Bei fotografischen Aufnahmen, die in einzelnen Bereichen grosse Helligkeitsunterschiede beinhalten, sind oftmals die erstellten Kopien in den hellen Bereichen überbelichtet oder aber in den dunkleren Bereichen unterbelichtet. Dadurch werden Einzelheiten oder feinere Strukturen auf dem Papierbild sehr schlecht oder gar nicht mehr erkennbar wiedergegeben.
In der DE-OS 3 141 263 ist ein Verfahren zum Kopieren von Farbdiapositiven auf Umkehrpapier unter Verwendung von Masken zur Kontrastreduzierung beschrieben. Das Diapositiv wird in direkten Kontakt mit einem phototropen Glas gebracht und dieses Glas durch das Dia hindurch mit einer UV-Lampe oder Ähnlichem belichtet. In dem phototropen Glas entsteht dabei eine Schwarz/Weiss-Nega-tivmaske der Originalvorlage. In der gleichen Stellung wird darauf der Verbund aus Maske und Diapositiv aus der anderen Richtung beleuchtet und dadurch die Originalvorlage mit geringerem Kontrast auf dem Umkehrpapier abgebildet. In der genannten OS ist ebenfalls beschrieben, auf welche Weise das Verfahren auch in einem fotografischen Kopiergerät für Grosslabors anwendbar wäre. Hierzu ist ein rundum laufendes Endlosband vorgesehen, das mit phototropen Gläsern bestückt ist. Nach jedem Kopiervorgang wird das Band so weiterbewegt, dass sich das nächste Glas im Kopierstrahlengang befindet.

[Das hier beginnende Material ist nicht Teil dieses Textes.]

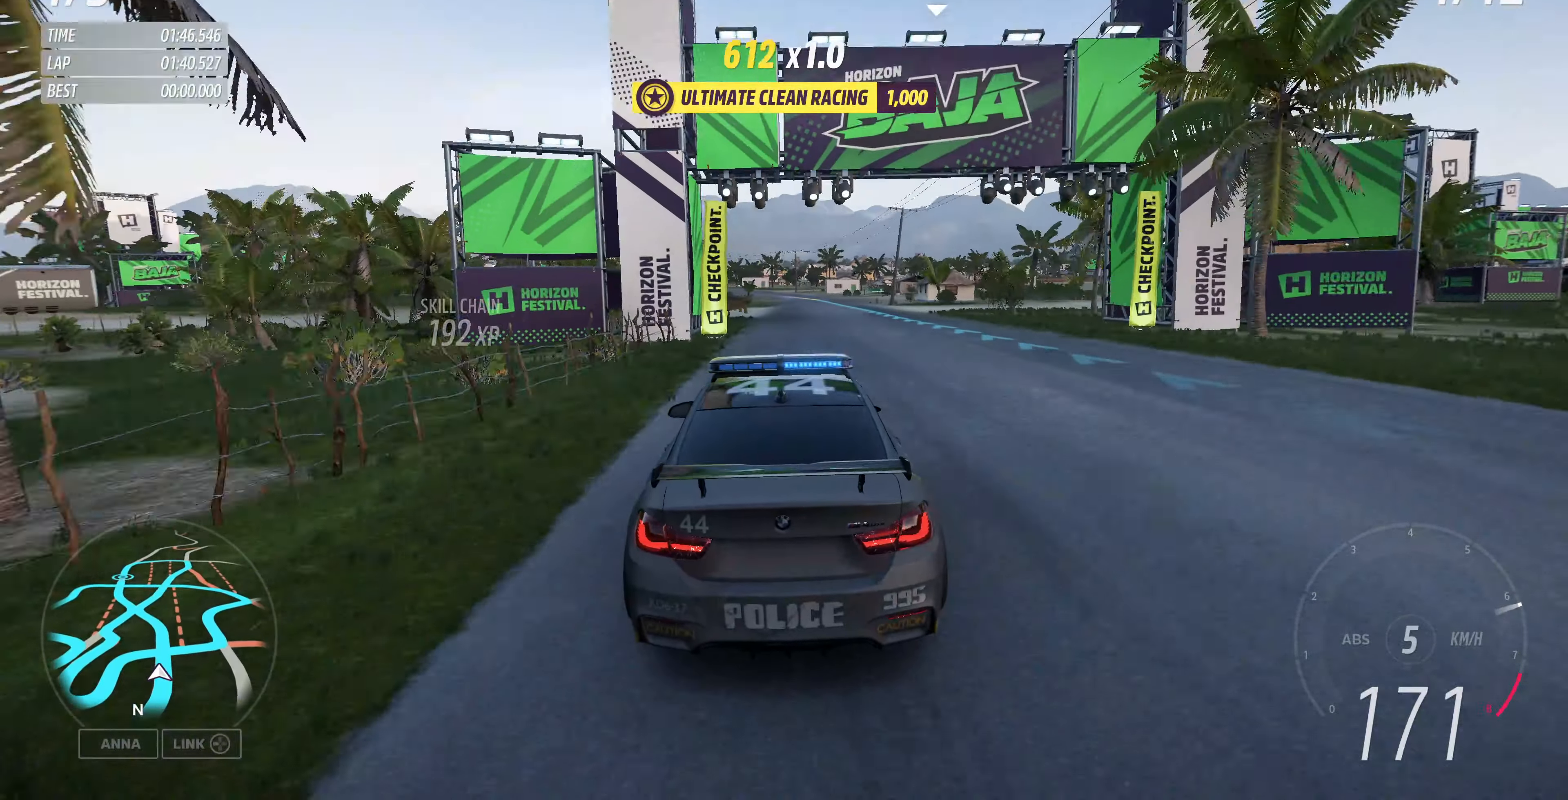
{"buttons": ["R2"], "left_stick": "up", "right_stick": "up", "events": []}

Ein weiteres fotografisches Kopiergerät, das zur Maskierung geeignet ist, ist in der DE-PS 2 820 965 beschrieben. Hier soll die Maske auf einer LCD-Ma-trix erzeugt werden, die durch eine Steuerelektronik ansteuerbar und zwischen Beieuchtungssystem und Vorlage angeordnet ist.
Beide beschriebenen Maskierungsverfahren lassen sich grundsätzlich in modernen Hochleistungskopiergeräten einsetzen. Hierzu ist es jedoch unbedingt notwendig, dass die Kopiergeräte mit einer Logikschaltung ausgerüstet sind, die entscheidet, ob ein Bild maskiert werden soll und - wenn ja -wie stark dieses Bild maskiert werden soll. Es hat sich nun aber herausgestellt, dass dies sehr schwer zu realisieren ist. Zum besseren Verständnis werden im folgenden kurz zwei Beispiele beschrieben:
Wurde ein Gegenstand oder eine Person gegen das Licht fotografiert, so stellt sich auf einer herkömmlichen Kopie entweder der Gegenstand oder die Person schwarz dar, während der Hintergrund normal belichtet ist oder aber der Hintergrund ist stark überbelichtet und es können zumindest Konturen des Gegenstandes oder der Person erkannt werden. Bei solchen Aufnahmen könnte durch eine Maskierung der Kontrast zwischen Vorder- und Hintergrund stark verringert werden, so dass bei normal belichtetem Hintergrund auch die Konturen des Vordergrunds zu erkennen wären. Ganz anderes stellt es sich dar, wenn ein Bild eine im Schnee sitzende schwarze Katze zeigt. Eine Auswertelogik,
die aufgrund des Grossflächenkontrastes über eine Maskierung entscheidet, würde auch diese Aufnahme während des Kopiervorganges maskieren. Das Ergebnis wäre jedoch eine Kopie, in der die Aufnahme stark verfälscht dargestellt würde. Der weisse Schnee würde sicherlich etwas abgedunkelt werden, während die schwarze Katze aufgehellt und eher bräunlich dargestellt werden würde. Ein solches Bildergebnis ist einem Fotografen jedoch nicht zuzumuten.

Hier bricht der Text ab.